(Region and label listings)
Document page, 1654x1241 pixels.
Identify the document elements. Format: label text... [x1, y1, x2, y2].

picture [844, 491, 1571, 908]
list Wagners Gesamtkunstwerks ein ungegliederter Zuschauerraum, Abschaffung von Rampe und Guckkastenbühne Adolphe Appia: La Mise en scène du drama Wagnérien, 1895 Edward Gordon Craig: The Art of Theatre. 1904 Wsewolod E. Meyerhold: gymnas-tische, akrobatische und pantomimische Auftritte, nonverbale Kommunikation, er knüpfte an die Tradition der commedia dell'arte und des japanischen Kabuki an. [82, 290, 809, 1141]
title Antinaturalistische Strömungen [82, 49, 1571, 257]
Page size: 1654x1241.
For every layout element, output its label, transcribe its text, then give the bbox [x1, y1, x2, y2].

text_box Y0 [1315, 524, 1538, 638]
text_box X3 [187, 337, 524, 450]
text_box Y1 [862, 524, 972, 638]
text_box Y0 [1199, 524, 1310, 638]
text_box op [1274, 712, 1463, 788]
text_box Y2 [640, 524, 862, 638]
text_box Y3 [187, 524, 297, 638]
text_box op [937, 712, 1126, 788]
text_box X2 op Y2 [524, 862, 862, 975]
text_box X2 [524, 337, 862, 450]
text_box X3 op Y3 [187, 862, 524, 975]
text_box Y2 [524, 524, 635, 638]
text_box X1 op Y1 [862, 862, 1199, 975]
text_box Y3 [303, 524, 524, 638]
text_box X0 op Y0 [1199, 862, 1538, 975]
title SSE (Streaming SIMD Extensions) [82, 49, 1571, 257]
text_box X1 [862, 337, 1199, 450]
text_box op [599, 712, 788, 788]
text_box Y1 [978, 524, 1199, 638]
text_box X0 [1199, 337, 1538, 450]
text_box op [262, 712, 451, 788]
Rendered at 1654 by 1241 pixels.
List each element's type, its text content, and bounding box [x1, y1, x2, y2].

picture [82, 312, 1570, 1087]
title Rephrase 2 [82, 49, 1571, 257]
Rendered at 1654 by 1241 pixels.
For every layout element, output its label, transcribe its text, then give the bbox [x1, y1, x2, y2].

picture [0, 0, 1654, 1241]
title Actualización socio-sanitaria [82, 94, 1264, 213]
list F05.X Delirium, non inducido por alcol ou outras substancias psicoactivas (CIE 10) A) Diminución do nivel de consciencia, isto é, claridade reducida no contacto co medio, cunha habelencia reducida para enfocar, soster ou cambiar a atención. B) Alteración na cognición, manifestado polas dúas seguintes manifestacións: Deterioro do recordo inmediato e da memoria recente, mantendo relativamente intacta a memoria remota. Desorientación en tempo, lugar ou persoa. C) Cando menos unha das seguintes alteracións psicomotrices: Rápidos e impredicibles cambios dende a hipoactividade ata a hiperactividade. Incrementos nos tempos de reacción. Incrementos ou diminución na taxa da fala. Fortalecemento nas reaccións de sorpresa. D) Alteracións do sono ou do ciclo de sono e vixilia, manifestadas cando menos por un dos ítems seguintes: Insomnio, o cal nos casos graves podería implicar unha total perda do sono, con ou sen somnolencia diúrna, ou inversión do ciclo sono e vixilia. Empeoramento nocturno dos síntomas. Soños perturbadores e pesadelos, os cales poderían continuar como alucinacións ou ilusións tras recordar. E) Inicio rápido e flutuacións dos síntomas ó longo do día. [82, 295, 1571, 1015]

- WHAT THE TASK REQUIRES -
Rewrite all the records, putting "bounding box" in place of every "bbox" and leaving everything else as it is.

- PROBLEM SOLUTION -
Document page, 1654x1241 pixels.
Identify the document elements. Format: label text... [x1, y1, x2, y2].

picture [844, 491, 1571, 908]
list Wagners Gesamtkunstwerks ein ungegliederter Zuschauerraum, Abschaffung von Rampe und Guckkastenbühne Adolphe Appia: La Mise en scène du drama Wagnérien, 1895 Edward Gordon Craig: The Art of Theatre. 1904 Wsewolod E. Meyerhold: gymnas-tische, akrobatische und pantomimische Auftritte, nonverbale Kommunikation, er knüpfte an die Tradition der commedia dell'arte und des japanischen Kabuki an. [82, 290, 809, 1141]
title Antinaturalistische Strömungen [82, 49, 1571, 257]
Page size: 1654x1241.
For every layout element, output its label, transcribe its text, then give the bounding box [x1, y1, x2, y2].

text_box Y0 [1315, 524, 1538, 638]
text_box X3 [187, 337, 524, 450]
text_box Y1 [862, 524, 972, 638]
text_box Y0 [1199, 524, 1310, 638]
text_box op [1274, 712, 1463, 788]
text_box Y2 [640, 524, 862, 638]
text_box Y3 [187, 524, 297, 638]
text_box op [937, 712, 1126, 788]
text_box X2 op Y2 [524, 862, 862, 975]
text_box X2 [524, 337, 862, 450]
text_box X3 op Y3 [187, 862, 524, 975]
text_box Y2 [524, 524, 635, 638]
text_box X1 op Y1 [862, 862, 1199, 975]
text_box Y3 [303, 524, 524, 638]
text_box X0 op Y0 [1199, 862, 1538, 975]
title SSE (Streaming SIMD Extensions) [82, 49, 1571, 257]
text_box X1 [862, 337, 1199, 450]
text_box op [599, 712, 788, 788]
text_box Y1 [978, 524, 1199, 638]
text_box X0 [1199, 337, 1538, 450]
text_box op [262, 712, 451, 788]
Rendered at 1654 by 1241 pixels.
List each element's type, its text content, and bounding box [x1, y1, x2, y2].

picture [82, 312, 1570, 1087]
title Rephrase 2 [82, 49, 1571, 257]
Rendered at 1654 by 1241 pixels.
For every layout element, output its label, transcribe its text, then give the bounding box [x1, y1, x2, y2].

picture [0, 0, 1654, 1241]
title Actualización socio-sanitaria [82, 94, 1264, 213]
list F05.X Delirium, non inducido por alcol ou outras substancias psicoactivas (CIE 10) A) Diminución do nivel de consciencia, isto é, claridade reducida no contacto co medio, cunha habelencia reducida para enfocar, soster ou cambiar a atención. B) Alteración na cognición, manifestado polas dúas seguintes manifestacións: Deterioro do recordo inmediato e da memoria recente, mantendo relativamente intacta a memoria remota. Desorientación en tempo, lugar ou persoa. C) Cando menos unha das seguintes alteracións psicomotrices: Rápidos e impredicibles cambios dende a hipoactividade ata a hiperactividade. Incrementos nos tempos de reacción. Incrementos ou diminución na taxa da fala. Fortalecemento nas reaccións de sorpresa. D) Alteracións do sono ou do ciclo de sono e vixilia, manifestadas cando menos por un dos ítems seguintes: Insomnio, o cal nos casos graves podería implicar unha total perda do sono, con ou sen somnolencia diúrna, ou inversión do ciclo sono e vixilia. Empeoramento nocturno dos síntomas. Soños perturbadores e pesadelos, os cales poderían continuar como alucinacións ou ilusións tras recordar. E) Inicio rápido e flutuacións dos síntomas ó longo do día. [82, 295, 1571, 1015]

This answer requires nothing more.